There are several theorems describing or guaranteeing analyticity of functions $f$ expressed in particular ways, among them the following:
When the vector-valued function $(x,y)\mapsto {\bf f}(x,y)=\bigl(u(x,y),v(x,y)\bigr)$ is continuously differentiable on $\Omega$, and $u_x=v_y$, $u_y=-v_x$ for all $(x,y)\in\Omega$, then the function $f:\quad \Omega\to{\mathbb C}\ ,\qquad z=x+iy\ \mapsto w:= u(x,y)+iv(x,y)$ is analytic on $\Omega$.
When $\gamma\subset{\mathbb C}$ is a smooth arc and $\phi:\ \gamma\to {\mathbb C}$ is an arbitrary continuous function then the function $f(z):=\int_\gamma{\phi(\zeta)\over z-\zeta}\ d\zeta$ is analytic on $\Omega:={\mathbb C}\setminus\gamma$.
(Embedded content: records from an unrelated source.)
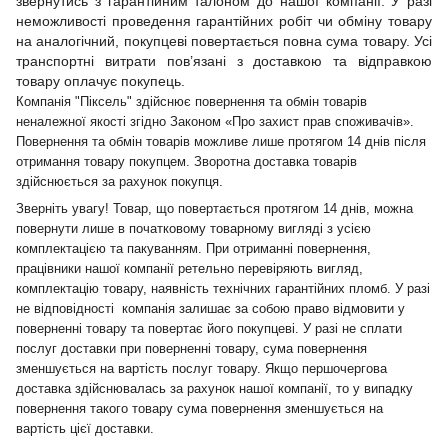
звернутись з гарантійним талоном до нашої компанії. У разі
неможливості проведення гарантійних робіт чи обміну товару
на аналогічний, покупцеві повертається повна сума товару. Усі
транспортні витрати пов’язані з доставкою та відправкою
товару оплачує покупець.
Компанія "Піксель" здійснює повернення та обмін товарів
неналежної якості згідно Законом «Про захист прав споживачів».
Повернення та обмін товарів можливе лише протягом 14 днів після
отримання товару покупцем. Зворотна доставка товарів
здійснюється за рахунок покупця.
Зверніть увагу! Товар, що повертається протягом 14 днів, можна
повернути лише в початковому товарному вигляді з усією
комплектацією та пакуванням. При отриманні повернення,
працівники нашої компанії ретельно перевіряють вигляд,
комплектацію товару, наявність технічних гарантійних пломб. У разі
не відповідності компанія залишає за собою право відмовити у
поверненні товару та повертає його покупцеві. У разі не сплати
послуг доставки при поверненні товару, сума повернення
зменшується на вартість послуг товару. Якщо першочергова
доставка здійснювалась за рахунок нашої компанії, то у випадку
повернення такого товару сума повернення зменшується на
вартість цієї доставки.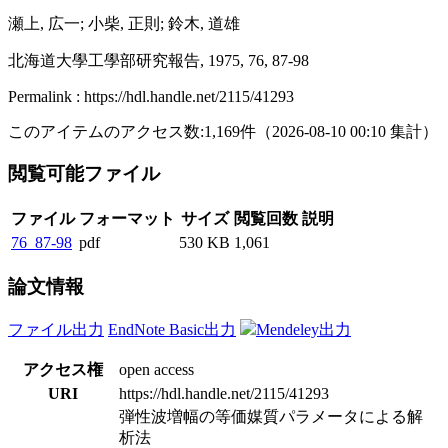
瀬上, 広一; 小柴, 正則; 鈴木, 道雄
北海道大學工學部研究報告, 1975, 76, 87-98
Permalink : https://hdl.handle.net/2115/41293
このアイテムのアクセス数:
1,169
件
（
2026-08-10
00:10 集計
）
閲覧可能ファイル
ファイル
フォーマット
サイズ
閲覧回数
説明
76_87-98
pdf
530 KB
1,061
論文情報
ファイル出力
EndNote Basic出力
Mendeley出力
アクセス権
open access
URI
https://hdl.handle.net/2115/41293
弾性波増幅の等価媒質パラメータによる解
析法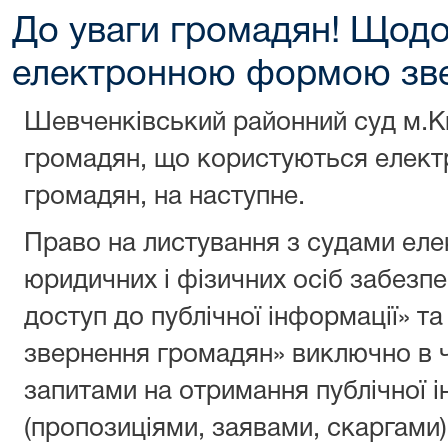
До уваги громадян! Щодо
електронною формою зв
Шевченківський районний суд м.К
громадян, що користуються елек
громадян, на наступне.
Право на листування з судами е
юридичних і фізичних осіб забезп
доступ до публічної інформації» т
звернення громадян» виключно в ч
запитами на отримання публічної 
(пропозиціями, заявами, скаргами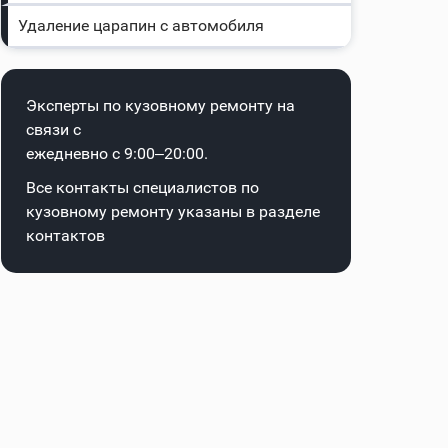
Удаление царапин с автомобиля
Эксперты по кузовному ремонту на
связи с
ежедневно с 9:00–20:00.
Все контакты специалистов по
кузовному ремонту указаны в
разделе
контактов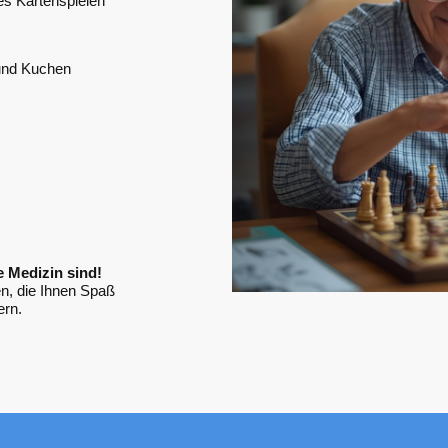
s Kartenspielen
 und Kuchen
e Medizin sind!
en, die Ihnen Spaß
ern.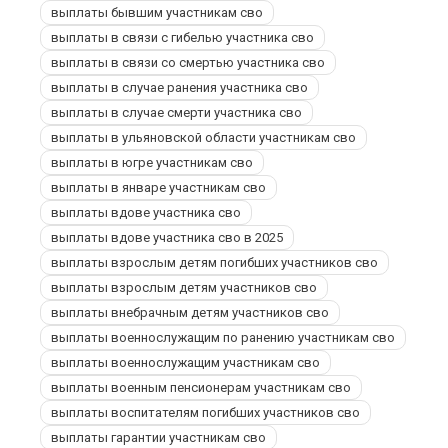
выплаты бывшим участникам сво
выплаты в связи с гибелью участника сво
выплаты в связи со смертью участника сво
выплаты в случае ранения участника сво
выплаты в случае смерти участника сво
выплаты в ульяновской области участникам сво
выплаты в югре участникам сво
выплаты в январе участникам сво
выплаты вдове участника сво
выплаты вдове участника сво в 2025
выплаты взрослым детям погибших участников сво
выплаты взрослым детям участников сво
выплаты внебрачным детям участников сво
выплаты военнослужащим по ранению участникам сво
выплаты военнослужащим участникам сво
выплаты военным пенсионерам участникам сво
выплаты воспитателям погибших участников сво
выплаты гарантии участникам сво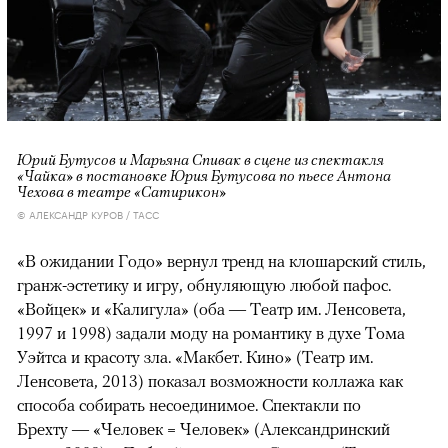
Юрий Бутусов и Марьяна Спивак в сцене из спектакля
«Чайка» в постановке Юрия Бутусова по пьесе Антона
Чехова в театре «Сатирикон»
© АЛЕКСАНДР КУРОВ / ТАСС
«В ожидании Годо» вернул тренд на клошарский стиль,
гранж-эстетику и игру, обнуляющую любой пафос.
«Войцек» и «Калигула» (оба — Театр им. Ленсовета,
1997 и 1998) задали моду на романтику в духе Тома
Уэйтса и красоту зла. «Макбет. Кино» (Театр им.
Ленсовета, 2013) показал возможности коллажа как
способа собирать несоединимое. Спектакли по
Брехту — «Человек = Человек» (Александринский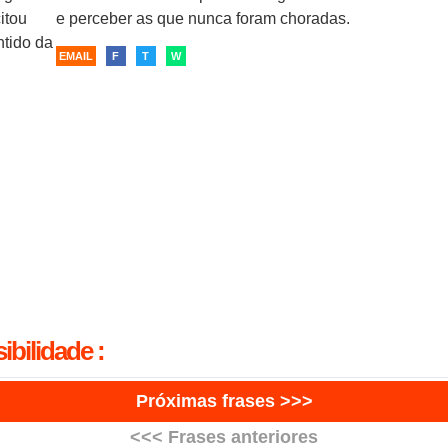
itou
e perceber as que nunca foram choradas.
ntido da
EMAIL
F
T
W
ibilidade :
Próximas frases >>>
<<< Frases anteriores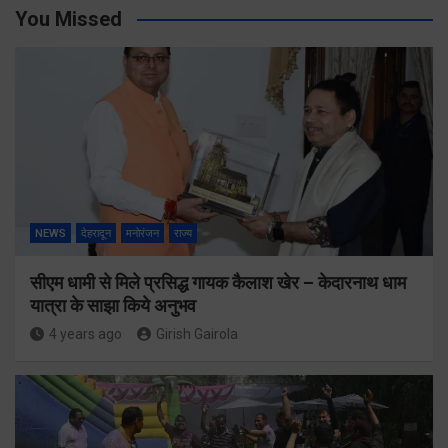
You Missed
NEWS
देहरादून
मनोरंजन
राज्य
सीएम धामी से मिले प्रसिद्ध गायक कैलाश खेर – केदारनाथ धाम
यात्रा के साझा किये अनुभव
4 years ago
Girish Gairola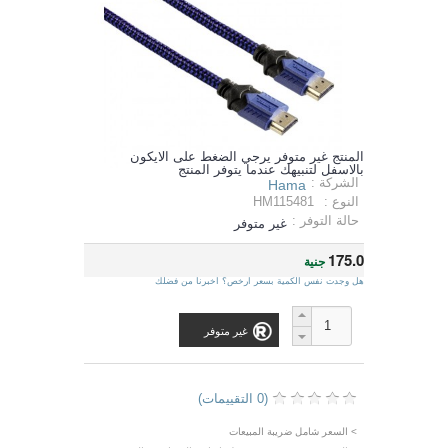
المنتج غير متوفر يرجي الضغط على الايكون
بالاسفل لتنبيهك عندما يتوفر المنتج
الشركة :
Hama
النوع :
HM115481
حالة التوفر :
غير متوفر
175.0
جنية
هل وجدت نفس الكمية بسعر ارخص؟ اخبرنا من فضلك
غير متوفر
(0 التقييمات)
> السعر شامل ضريبة المبيعات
When an arbitrary complex sequence $(a_n)_{n\geq0}$ is given, such that $\rho:={1\over\limsup_{n\to\infty}\root n\of{|a_n|}}>0$ then the function $f(z):=\sum_{k=0}^\infty a_k\ z^k$ is analytic for $|z|<\rho$.
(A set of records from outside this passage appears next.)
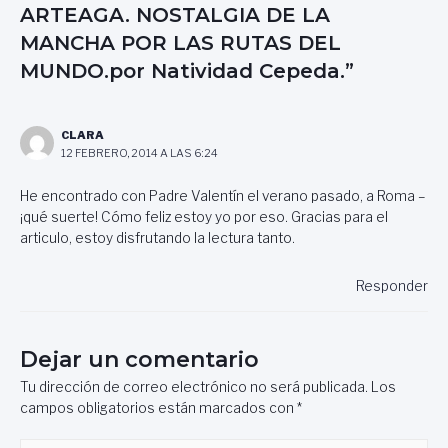
ARTEAGA. NOSTALGIA DE LA
MANCHA POR LAS RUTAS DEL
MUNDO.por Natividad Cepeda.”
CLARA
12 FEBRERO, 2014 A LAS 6:24
He encontrado con Padre Valentín el verano pasado, a Roma –
¡qué suerte! Cómo feliz estoy yo por eso. Gracias para el
articulo, estoy disfrutando la lectura tanto.
Responder
Dejar un comentario
Tu dirección de correo electrónico no será publicada.
Los
campos obligatorios están marcados con
*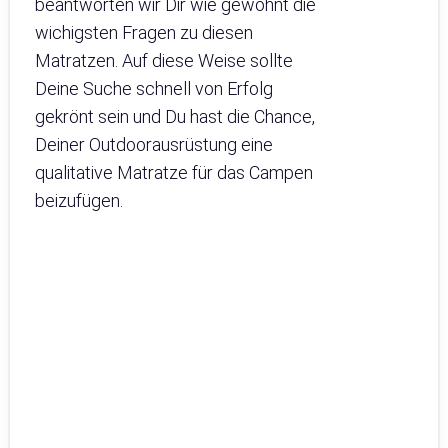
beantworten wir Dir wie gewohnt die
wichigsten Fragen zu diesen
Matratzen. Auf diese Weise sollte
Deine Suche schnell von Erfolg
gekrönt sein und Du hast die Chance,
Deiner Outdoorausrüstung eine
qualitative Matratze für das Campen
beizufügen.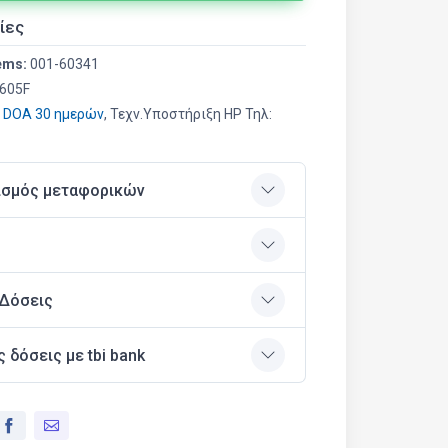
ίες
ems:
001-60341
605F
,
DOA 30 ημερών
, Τεχν.Υποστήριξη HP Τηλ:
ισμός μεταφορικών
 Δόσεις
ς δόσεις με tbi bank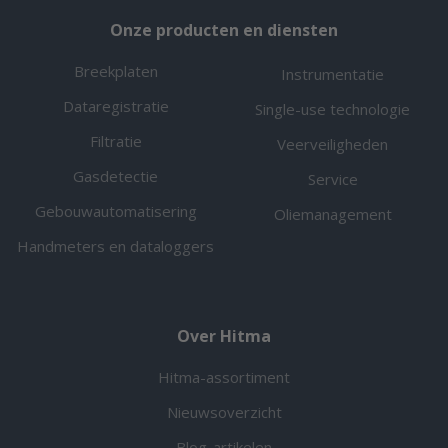
Onze producten en diensten
Breekplaten
Instrumentatie
Dataregistratie
Single-use technologie
Filtratie
Veerveiligheden
Gasdetectie
Service
Gebouwautomatisering
Oliemanagement
Handmeters en dataloggers
Over Hitma
Hitma-assortiment
Nieuwsoverzicht
Blog-artikelen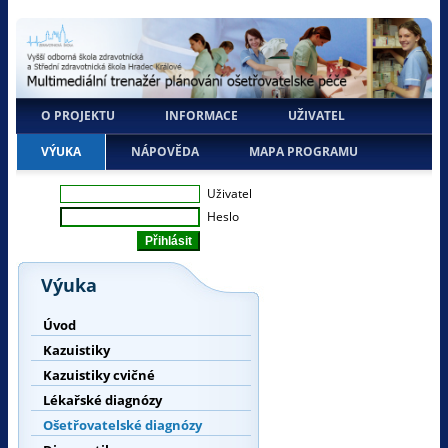
O PROJEKTU
INFORMACE
UŽIVATEL
VÝUKA
NÁPOVĚDA
MAPA PROGRAMU
Uživatel
Heslo
Výuka
Úvod
Kazuistiky
Kazuistiky cvičné
Lékařské diagnózy
Ošetřovatelské diagnózy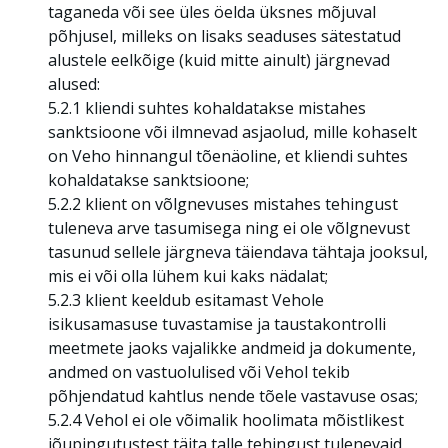
taganeda või see üles öelda üksnes mõjuval
põhjusel, milleks on lisaks seaduses sätestatud
alustele eelkõige (kuid mitte ainult) järgnevad
alused:
5.2.1 kliendi suhtes kohaldatakse mistahes
sanktsioone või ilmnevad asjaolud, mille kohaselt
on Veho hinnangul tõenäoline, et kliendi suhtes
kohaldatakse sanktsioone;
5.2.2 klient on võlgnevuses mistahes tehingust
tuleneva arve tasumisega ning ei ole võlgnevust
tasunud sellele järgneva täiendava tähtaja jooksul,
mis ei või olla lühem kui kaks nädalat;
5.2.3 klient keeldub esitamast Vehole
isikusamasuse tuvastamise ja taustakontrolli
meetmete jaoks vajalikke andmeid ja dokumente,
andmed on vastuolulised või Vehol tekib
põhjendatud kahtlus nende tõele vastavuse osas;
5.2.4 Vehol ei ole võimalik hoolimata mõistlikest
jõupingutustest täita talle tehingust tulenevaid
If $f(z)$ is an "analytic expression" using symbols like $z$ (i.e., ${\rm id}_{\mathbb C}$), $+$,$-$, $*$, $/$, $\circ$, principal value of $\sqrt{\cdot }$ or $\log$, $\exp$, $\cos$, ${\rm artanh}$, etc., then $f(z)$ is an analytic function wherever bona fide defined.
Concerning your final questions:
The function $f(z):=z^2$ is a polynomial in $z$, so it is analytic in all of ${\mathbb C}$. You also can prove this directly: ${f(z)-f(z_0)\over z-z_0}={z^2-z_0^2\over z-z_0}=z+z_0\to 2z_0\qquad(z\to z_0)\ ,$ and as this holds for any fixed $z_0\in{\mathbb C}$ we deduce that the derivative $f':\ {\mathbb C}\to{\mathbb C}$ is given by $f'(z)=2z$.
When the function $f(z):=z/\bar z$ where analytic in the given annulus then by the principle 4. above the function $g(z):=z / f(z)=\bar z$ were analytic there also. But you know very well that this is not the case; or you may check the CR equations for $g$.